Return only how many lines in the data include the string "exercises".

● **RECORDS TO PROCESS**:

####

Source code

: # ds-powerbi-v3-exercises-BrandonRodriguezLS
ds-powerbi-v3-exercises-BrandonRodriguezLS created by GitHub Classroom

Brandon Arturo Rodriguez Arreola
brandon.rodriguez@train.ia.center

####

● **RESPONSE TO THE EXERCISE**:
2